◆ What the exercise asks:
In the piece about two years on Kauai, why was the writer's pick-up truck, not the motorcycle, the better fit for getting rid of the shot chicken? Explain in one to three sentences.

Two years on Kauai. Still finding new things to do. Still not tired of what we’ve done.
Since moving here Memorial Day 2007, we’ve made lifestyle changes and gone on adventures, made new friends and anxiously hosted old ones, made unexpected career moves and found ways to have fun while working, gone green and lost loved ones, read old authors and watched new flicks, seen new sights and consumed old drinks, tasted new cuisine and acquired more stuff, self-reflected and reflected ourselves.
Our first home on Kauai was a studio on Hauaala Road a couple hundred steps to the shoreline. We moved up the road a few months later after I talked my brother into leaving the Eagle nest in Ohio. The three of us shared a condo on Kawaihau for a month before landing the place we’d been waiting for on Lani.
Our current upstairs home overlooks our first place, as well as the ocean to the east, Anahola Mountains to the north and Mount Waialeale, the wettest spot on Earth, to the west.
We traded a bike ride to the beach for a daily view of the sea from our bedroom window, kitchen table and wrap-around lanai. While we sometimes reminisce about cooking on our hot plate at our first place, I relish the kitchen here to pursue a favorite pastime. Plus, with three bedrooms and a quieter neighborhood we now have some space to sprawl.
Looking back over the past nine years since leaving Robin Hood Lane, I’ve moved some 16 times counting several rooms in Oxford, Valencia, Greenville, the road and here.
Over the past year and a half at our current digs, we’ve picked fruit from our mango tree, flowers from our plumeria and spices from our garden. After planting the beans, tomatoes, peppers, lettuce, basil, thyme, oregano, cat grass, cat nip, and flowers of all sorts about a month ago in a wide variety of containers on the porch, we await our first real harvest.
Mornings continue to kick off with a healthy watering of the plants, a couple cups of tea and coffee and a feast of bacon and eggs. This week we replaced the turkey bacon with organic pancetta we bought from a farmer in Wailua. He’ll be our meat hook-up for the foreseeable future as we endeavor to buy more local grub. Assuming the lamb, grass-fed from a South Shore farm, is as solid as the prosciutto, we’ll be back for more. Fry that up with some vegetables from the Sunshine Markets and we’re set.
Sunny, the other love of Shelly’s life, has taken a liking to the scraps. She was cute as a kitten when Nick first got her for Shelly’s birthday in January, but the cat’s obsession with drinking out of the toilet and scaling our screen doors has me concerned. As long as she keeps eating the geckos and centipedes though, we’ll keep her around – unlike our former feline, Sophie, who got on our nerves so much she had to take a trip to Princeville where she “escaped.”
Neither cat has showed promise, as I had hoped, in eating the bazillion wild chickens that root around in our yard and wake us at all hours. That said, I did nail one near our compost last week with a single BB shot out the bedroom window. Not the first time I hit one, of course, (it used to be a hobby till the neighbors started yelling) but it was the first time I shot one that dropped dead on the spot. Before, they just made a bunch of racket and fluttered away. The kill, naturally, created a fun chore the next day in the form of a covert mob-style body dump.
My pick-up truck is good for such dirty deeds. I would’ve had a hard time being inconspicuous with a dead hen strapped to the back of my motorcycle, my pride and joy.

◆ The data:
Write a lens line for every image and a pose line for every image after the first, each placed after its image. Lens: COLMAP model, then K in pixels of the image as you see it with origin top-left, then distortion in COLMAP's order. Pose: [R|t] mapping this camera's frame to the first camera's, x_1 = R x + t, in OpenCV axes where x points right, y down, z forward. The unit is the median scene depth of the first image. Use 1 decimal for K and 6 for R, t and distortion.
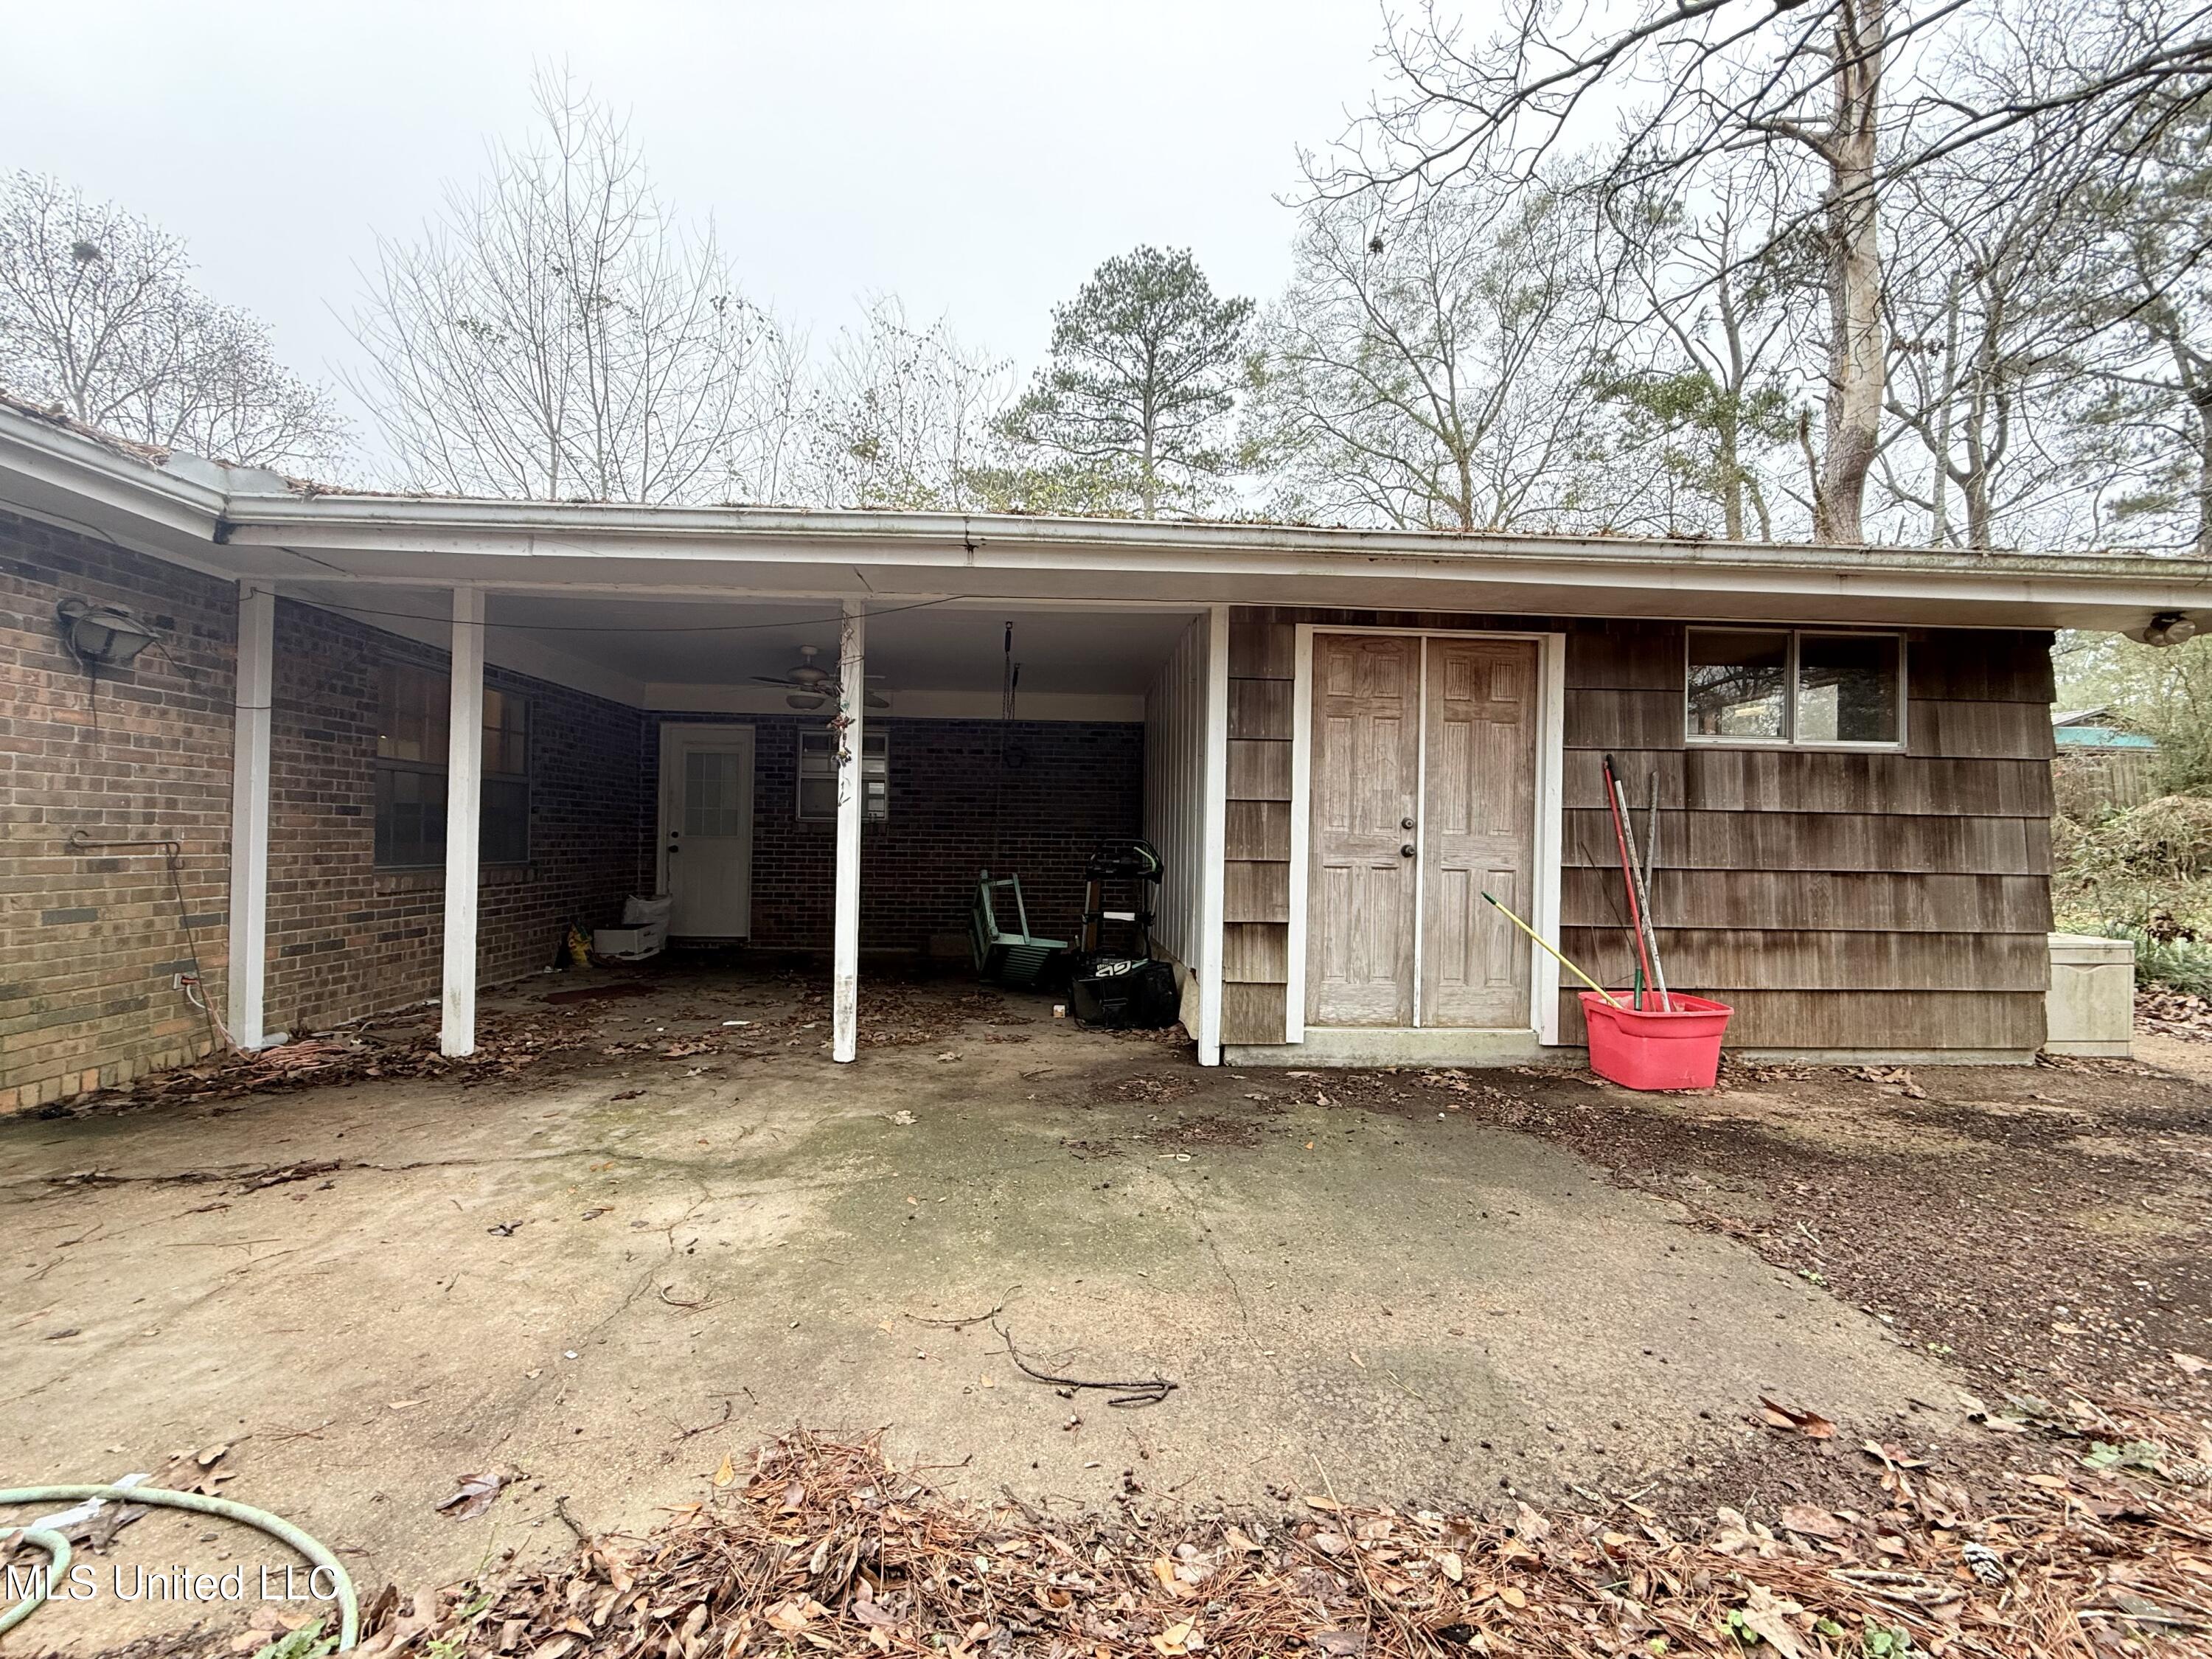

◆ Result for this task:
The writer meant the body dump to be covert, and calls the pick-up truck good for such dirty deeds. By contrast, it would have been hard to stay inconspicuous with a dead hen strapped to the back of the motorcycle.